“Fomos naturalmente sensíveis àquilo que o Tribunal Constitucional (TC) declarou e procurámos fazer algumas reformulações com todo o rigor, com toda a cautela, com minúcia jurídica, para que os obstáculos levantados pelo TC pudessem ser superados”, salienta Pureza, membro do grupo de trabalho que preparou a nova versão, em declarações à Lusa.

As declarações do deputado do Bloco de Esquerda (BE) surgem depois de o jornal Público, na sua edição de hoje, ter indicado que os partidos resolveram seguir o modelo espanhol e incluir na legislação da despenalização da morte medicamente assistida alguns conceitos e respetivas definições.

Segundo o jornal, os partidos esperam desta forma responder aos juízes do TC, que em março consideraram que a lei continha conceitos inconstitucionais por serem excessivamente indeterminados.

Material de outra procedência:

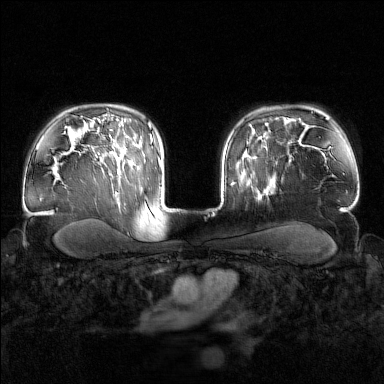
Breast MRI (dynamic contrast-enhanced), one axial slice; slice 117 of 160 in the series (ordered by position); dynamic contrast-enhanced series, time point 2 of 7 at this slice position (early post-contrast); 1.5 T; TE 1.8 ms, TR 4.8 ms; 384 × 384 image matrix, field of view 340 × 340 mm. Female patient.
Structures marked on this image (semi-automatically segmented with operator editing):
- enhancing-tissue mask used for the functional tumour volume (all voxels passing the contrast-enhancement thresholds inside the analysis volume; usually the tumour): box from (x=243, y=145) to (x=274, y=195) px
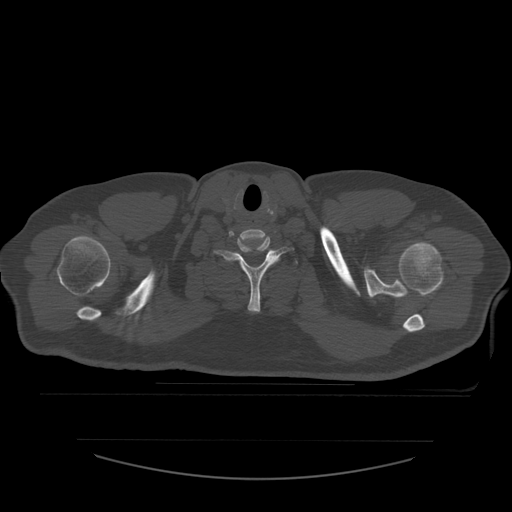
CT including the spine, one axial slice. Position 483 of 532 along the scan axis. 120 kVp. Bone window (W 1800 / L 400 HU). 1.25 mm slice thickness. 512 × 512 image matrix, field of view 441 × 441 mm. Patient age 44 years. From the clinical record (not read from this slice): primary cancer: soft tissue sarcoma.
Outlined on this slice (semi-automatically segmented with operator editing):
- T1 vertebra: bounding box <296,261,298,264> (left, top, right, bottom; pixels)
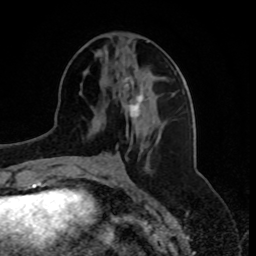
Breast MRI, one axial slice; position 32 of 80 along the scan axis; cropped to one breast; dynamic contrast-enhanced series, time point 2 of 8 at this slice position (early post-contrast); 1.5 T; TE 4.2 ms, TR 7 ms; 256 × 256 image matrix, field of view 175 × 175 mm. Female patient.
Structures marked on this image (semi-automatic segmentation, software-assisted and operator-edited):
- enhancing-tissue mask used for the functional tumour volume (all voxels passing the contrast-enhancement thresholds inside the analysis volume; usually the tumour): box from (x=124, y=77) to (x=144, y=129) px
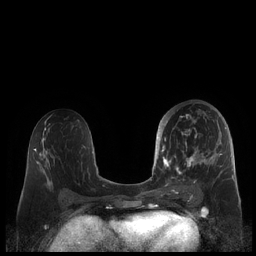
Breast MRI (dynamic contrast-enhanced), one axial slice. Slice 105 of 248 in the series (ordered by position). Dynamic contrast-enhanced series, time point 2 of 7 at this slice position (early post-contrast). 1.5 T. TE 1.9 ms, TR 4.1 ms. 0.8 mm slice thickness. 256 × 256 image matrix, field of view 340 × 340 mm. Female patient.
Annotated regions visible in this slice (semi-automatically segmented with operator editing):
- enhancing-tissue mask used for the functional tumour volume (all voxels passing the contrast-enhancement thresholds inside the analysis volume; usually the tumour): box from (x=159, y=109) to (x=227, y=190) px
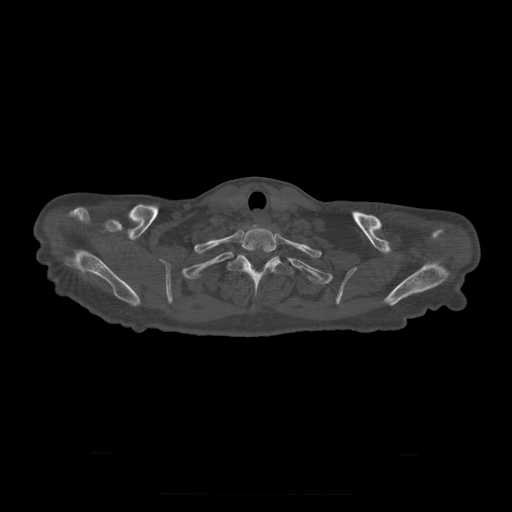
CT including the spine, one axial slice; slice 280 of 397 in the series (ordered by position); 120 kVp; bone window (W 1800 / L 400 HU); 1.25 mm slice thickness; 512 × 512 image matrix, field of view 510 × 510 mm. Patient age 73 years. From the clinical record (not read from this slice): primary cancer: prostate.
Outlined on this slice (semi-automatically segmented with operator editing):
- T1 vertebra: bounding box <238,231,276,253> (left, top, right, bottom; pixels)
- T2 vertebra: <228,255,295,298>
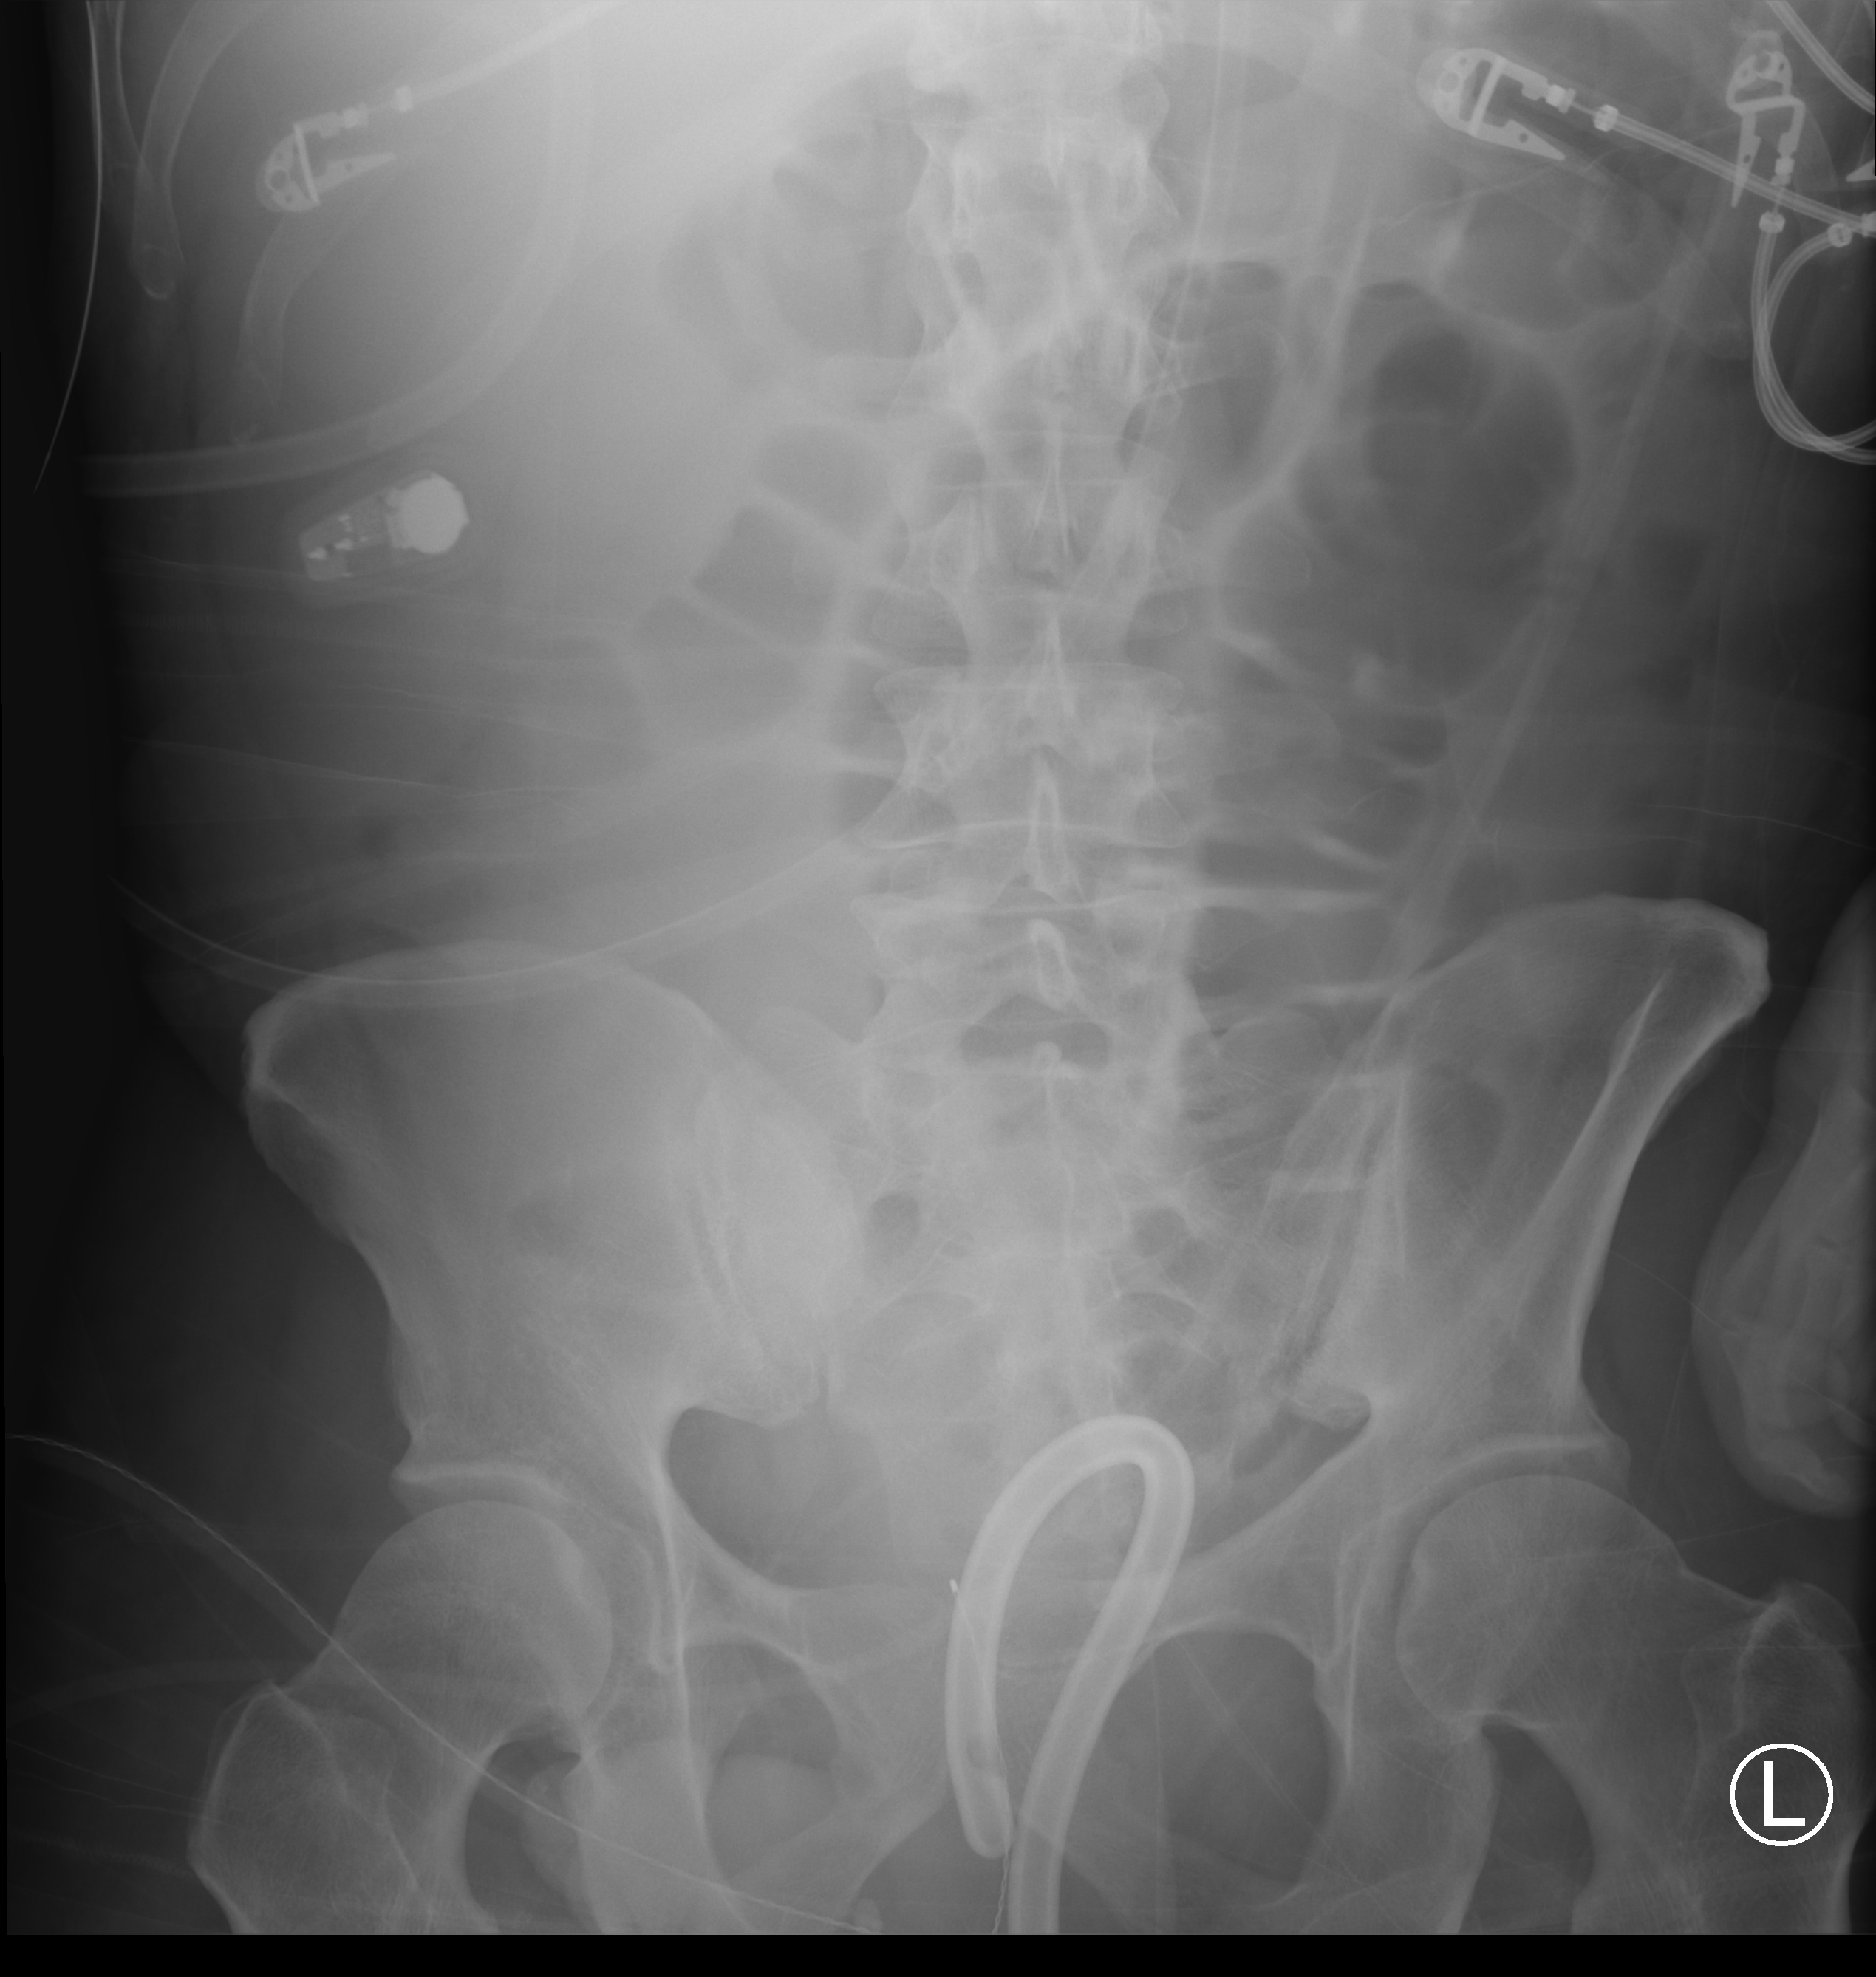
Portable abdomen radiograph, anteroposterior (AP) projection. Patient hospitalised with COVID-19; male, aged 18–59 years.
From the hospital-stay record, not from the radiograph (when in the stay this image was taken is not recorded): length of hospital stay: 96 days.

José Manuel Pureza afirma que houve um “trabalho muito aturado de tentativa de uma redação da lei” que fosse ao encontro do TC mas que mantivesse o “essencial da lei, no que diz respeito ao seu alcance, ao seu caráter absolutamente excecional e aos requisitos todos que estavam previstos na lei anterior para que se pudesse admitir situações de morte medicamente assistida”.

“O TC fez questão de declarar explicitamente, que não há uma incompatibilidade de princípio, uma incompatibilidade geral, entre a morte medicamente assistida e a Constituição. (…) A posição do tribunal é que pode haver despenalização da morte medicamente assistida, mas essa despenalização tem que obedecer a parâmetros muito precisos, muito rigorosos, muito claros”, destaca o deputado.

Pureza indica assim que, “depois de uma análise muito minuciosa de todas as dimensões do acórdão” do TC, os partidos procuraram “fazer uma redação que fosse ao encontro das pretensões” dos juízes, mostrando-se “confiante” com a sua aprovação.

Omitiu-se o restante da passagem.